TUGAS TERTULIS 1: Sebutkan semua negara anggota kelompok BRICS yang disebut dalam kutipan dokumen di bawah.
TUGAS TERTULIS 2: Salin bagian kutipan dokumen di bawah dari "Menurut Suwarsono dan" sampai "negara maju lainnya." tanpa mengubah apa pun.

Kamis, 10 Juli 2014

Kapan Bangsa-Bangsa di Dunia Ini Belajar Makan dengan Tangan?

Kamis, 10 Juli 2014

Setelah negara-negara kelompok BRICS (Brazil, Rusia, India, China, South Africa) bangkit, banyak yang mempertanyakan teori apa yang dapat menjelaskan kemajuan negara tersebut. Apakah hal itu dapat diterangkan dengan teori modernisasi, depedensi, atau sistem dunia, suatu aliran pemikiran utama ilmuwan sosial? Sebagai orang yang pernah mendalami ilmu pangan, saya mencoba “mengkiaskan” fenomena tersebut dengan pola budaya makan bangsa-bangsa di dunia.
Menurut Suwarsono dan Alvin Y. So (1994) dalam buku yang berjudul Perubahan Sosial dan Pembangunan, dikatakan teori modernisasi muncul tahun 1950-an pada saat Amerika Serikat menjadi negara adidaya. Teori ini dikembangkan untuk memodernisasi dunia ketiga yang baru merdeka. Sudah barang tentu teori ini dibuat untuk keperluan Amerika Serikat dan negara maju lainnya.

DATA TERCATAT:
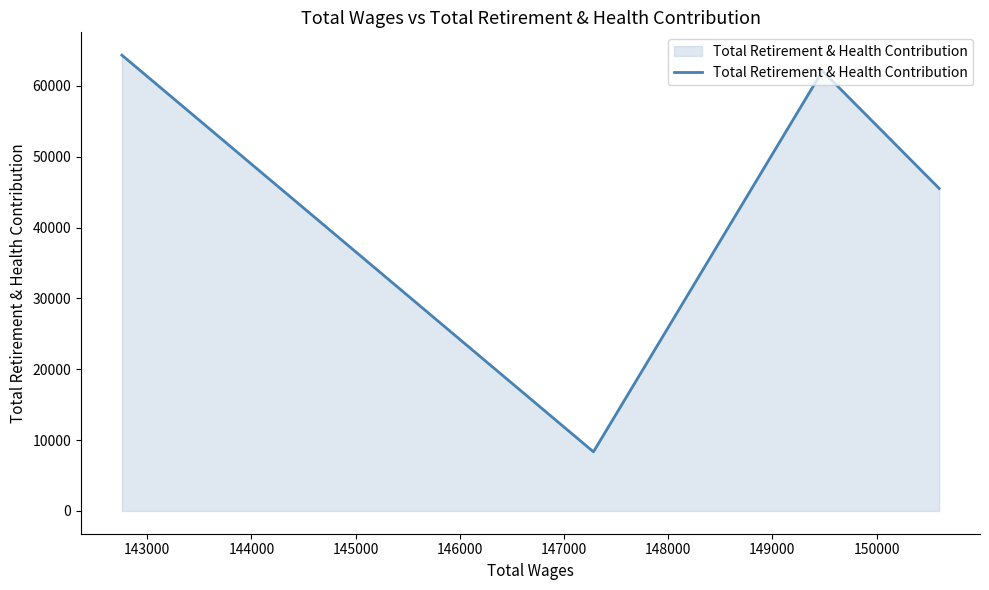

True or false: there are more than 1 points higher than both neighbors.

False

==

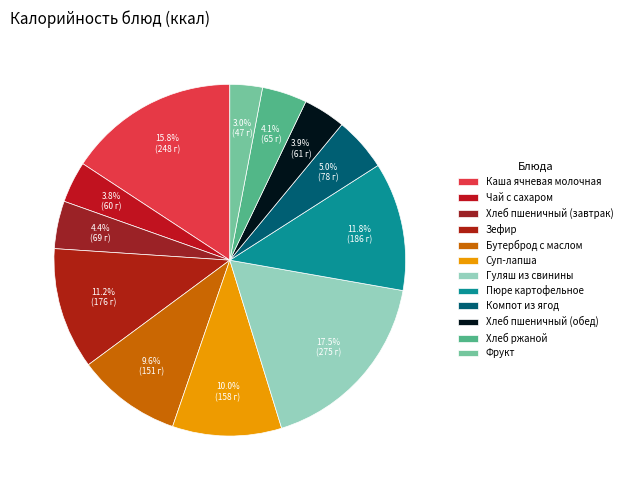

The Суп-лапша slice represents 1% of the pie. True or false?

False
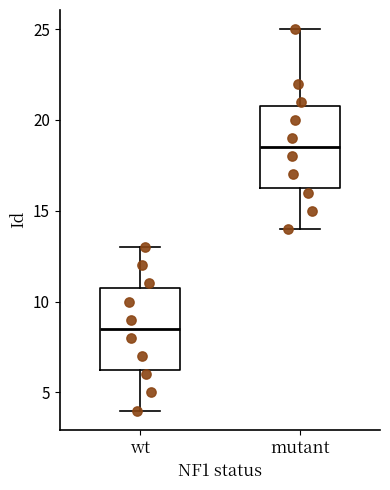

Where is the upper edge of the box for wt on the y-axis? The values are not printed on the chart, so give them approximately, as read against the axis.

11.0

PENYELESAIAN 1: Brazil, Rusia, India, China, South Africa

PENYELESAIAN 2:
Menurut Suwarsono dan Alvin Y. So (1994) dalam buku yang berjudul Perubahan Sosial dan Pembangunan, dikatakan teori modernisasi muncul tahun 1950-an pada saat Amerika Serikat menjadi negara adidaya. Teori ini dikembangkan untuk memodernisasi dunia ketiga yang baru merdeka. Sudah barang tentu teori ini dibuat untuk keperluan Amerika Serikat dan negara maju lainnya.